## REQUIREMENT
Every record below, from first to last: print it exactly as shown.

═══ INPUT MATERIAL

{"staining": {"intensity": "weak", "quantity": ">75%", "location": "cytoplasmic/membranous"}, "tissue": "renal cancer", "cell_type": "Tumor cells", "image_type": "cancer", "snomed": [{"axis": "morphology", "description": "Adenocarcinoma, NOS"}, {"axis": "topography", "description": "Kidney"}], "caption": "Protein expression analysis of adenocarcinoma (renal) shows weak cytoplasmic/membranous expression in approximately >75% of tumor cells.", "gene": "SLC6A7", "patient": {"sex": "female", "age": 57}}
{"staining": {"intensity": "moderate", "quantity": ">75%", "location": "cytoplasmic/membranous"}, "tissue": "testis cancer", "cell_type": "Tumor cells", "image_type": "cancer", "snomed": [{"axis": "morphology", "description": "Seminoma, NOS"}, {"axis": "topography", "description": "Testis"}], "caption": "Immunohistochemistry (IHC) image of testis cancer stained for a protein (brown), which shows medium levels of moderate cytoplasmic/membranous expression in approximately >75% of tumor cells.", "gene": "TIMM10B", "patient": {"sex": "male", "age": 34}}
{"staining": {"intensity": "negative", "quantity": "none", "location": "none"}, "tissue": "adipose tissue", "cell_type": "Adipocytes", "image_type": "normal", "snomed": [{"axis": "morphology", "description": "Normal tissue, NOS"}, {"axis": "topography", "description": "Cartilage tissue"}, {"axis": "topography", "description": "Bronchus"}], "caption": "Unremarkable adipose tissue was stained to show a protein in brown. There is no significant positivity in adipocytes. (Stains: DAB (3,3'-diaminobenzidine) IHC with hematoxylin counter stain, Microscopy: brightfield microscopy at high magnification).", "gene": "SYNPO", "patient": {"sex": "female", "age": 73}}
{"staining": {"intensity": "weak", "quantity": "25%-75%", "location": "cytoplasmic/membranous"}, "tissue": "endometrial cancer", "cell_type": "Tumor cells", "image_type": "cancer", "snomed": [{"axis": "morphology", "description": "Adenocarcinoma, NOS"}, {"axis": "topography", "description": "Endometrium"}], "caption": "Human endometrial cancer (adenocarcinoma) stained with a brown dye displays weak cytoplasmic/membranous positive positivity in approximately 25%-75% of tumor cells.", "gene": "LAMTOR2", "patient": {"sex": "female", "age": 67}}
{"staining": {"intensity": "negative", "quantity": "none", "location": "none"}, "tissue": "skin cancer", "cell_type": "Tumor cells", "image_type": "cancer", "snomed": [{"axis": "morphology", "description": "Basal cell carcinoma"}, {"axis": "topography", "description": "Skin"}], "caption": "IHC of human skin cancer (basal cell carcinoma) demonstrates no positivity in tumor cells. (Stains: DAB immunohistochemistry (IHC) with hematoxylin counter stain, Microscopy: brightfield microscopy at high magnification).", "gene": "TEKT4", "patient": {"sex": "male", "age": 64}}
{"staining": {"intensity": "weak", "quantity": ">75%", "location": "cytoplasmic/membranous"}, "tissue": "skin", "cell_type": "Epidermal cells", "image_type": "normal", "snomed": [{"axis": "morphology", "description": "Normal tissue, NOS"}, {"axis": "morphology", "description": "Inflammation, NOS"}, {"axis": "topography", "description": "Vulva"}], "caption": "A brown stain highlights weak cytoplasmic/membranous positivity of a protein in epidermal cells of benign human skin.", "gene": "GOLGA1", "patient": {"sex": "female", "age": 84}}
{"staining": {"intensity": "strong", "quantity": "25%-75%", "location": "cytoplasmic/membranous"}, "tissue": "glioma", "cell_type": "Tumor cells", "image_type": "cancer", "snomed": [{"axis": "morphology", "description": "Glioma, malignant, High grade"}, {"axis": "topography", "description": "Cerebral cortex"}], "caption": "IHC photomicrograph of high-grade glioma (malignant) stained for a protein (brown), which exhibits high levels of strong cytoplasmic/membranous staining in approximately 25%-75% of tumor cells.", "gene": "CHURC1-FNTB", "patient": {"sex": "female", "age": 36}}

══════

## WRITTEN ANSWER
{"staining": {"intensity": "weak", "quantity": ">75%", "location": "cytoplasmic/membranous"}, "tissue": "renal cancer", "cell_type": "Tumor cells", "image_type": "cancer", "snomed": [{"axis": "morphology", "description": "Adenocarcinoma, NOS"}, {"axis": "topography", "description": "Kidney"}], "caption": "Protein expression analysis of adenocarcinoma (renal) shows weak cytoplasmic/membranous expression in approximately >75% of tumor cells.", "gene": "SLC6A7", "patient": {"sex": "female", "age": 57}}
{"staining": {"intensity": "moderate", "quantity": ">75%", "location": "cytoplasmic/membranous"}, "tissue": "testis cancer", "cell_type": "Tumor cells", "image_type": "cancer", "snomed": [{"axis": "morphology", "description": "Seminoma, NOS"}, {"axis": "topography", "description": "Testis"}], "caption": "Immunohistochemistry (IHC) image of testis cancer stained for a protein (brown), which shows medium levels of moderate cytoplasmic/membranous expression in approximately >75% of tumor cells.", "gene": "TIMM10B", "patient": {"sex": "male", "age": 34}}
{"staining": {"intensity": "negative", "quantity": "none", "location": "none"}, "tissue": "adipose tissue", "cell_type": "Adipocytes", "image_type": "normal", "snomed": [{"axis": "morphology", "description": "Normal tissue, NOS"}, {"axis": "topography", "description": "Cartilage tissue"}, {"axis": "topography", "description": "Bronchus"}], "caption": "Unremarkable adipose tissue was stained to show a protein in brown. There is no significant positivity in adipocytes. (Stains: DAB (3,3'-diaminobenzidine) IHC with hematoxylin counter stain, Microscopy: brightfield microscopy at high magnification).", "gene": "SYNPO", "patient": {"sex": "female", "age": 73}}
{"staining": {"intensity": "weak", "quantity": "25%-75%", "location": "cytoplasmic/membranous"}, "tissue": "endometrial cancer", "cell_type": "Tumor cells", "image_type": "cancer", "snomed": [{"axis": "morphology", "description": "Adenocarcinoma, NOS"}, {"axis": "topography", "description": "Endometrium"}], "caption": "Human endometrial cancer (adenocarcinoma) stained with a brown dye displays weak cytoplasmic/membranous positive positivity in approximately 25%-75% of tumor cells.", "gene": "LAMTOR2", "patient": {"sex": "female", "age": 67}}
{"staining": {"intensity": "negative", "quantity": "none", "location": "none"}, "tissue": "skin cancer", "cell_type": "Tumor cells", "image_type": "cancer", "snomed": [{"axis": "morphology", "description": "Basal cell carcinoma"}, {"axis": "topography", "description": "Skin"}], "caption": "IHC of human skin cancer (basal cell carcinoma) demonstrates no positivity in tumor cells. (Stains: DAB immunohistochemistry (IHC) with hematoxylin counter stain, Microscopy: brightfield microscopy at high magnification).", "gene": "TEKT4", "patient": {"sex": "male", "age": 64}}
{"staining": {"intensity": "weak", "quantity": ">75%", "location": "cytoplasmic/membranous"}, "tissue": "skin", "cell_type": "Epidermal cells", "image_type": "normal", "snomed": [{"axis": "morphology", "description": "Normal tissue, NOS"}, {"axis": "morphology", "description": "Inflammation, NOS"}, {"axis": "topography", "description": "Vulva"}], "caption": "A brown stain highlights weak cytoplasmic/membranous positivity of a protein in epidermal cells of benign human skin.", "gene": "GOLGA1", "patient": {"sex": "female", "age": 84}}
{"staining": {"intensity": "strong", "quantity": "25%-75%", "location": "cytoplasmic/membranous"}, "tissue": "glioma", "cell_type": "Tumor cells", "image_type": "cancer", "snomed": [{"axis": "morphology", "description": "Glioma, malignant, High grade"}, {"axis": "topography", "description": "Cerebral cortex"}], "caption": "IHC photomicrograph of high-grade glioma (malignant) stained for a protein (brown), which exhibits high levels of strong cytoplasmic/membranous staining in approximately 25%-75% of tumor cells.", "gene": "CHURC1-FNTB", "patient": {"sex": "female", "age": 36}}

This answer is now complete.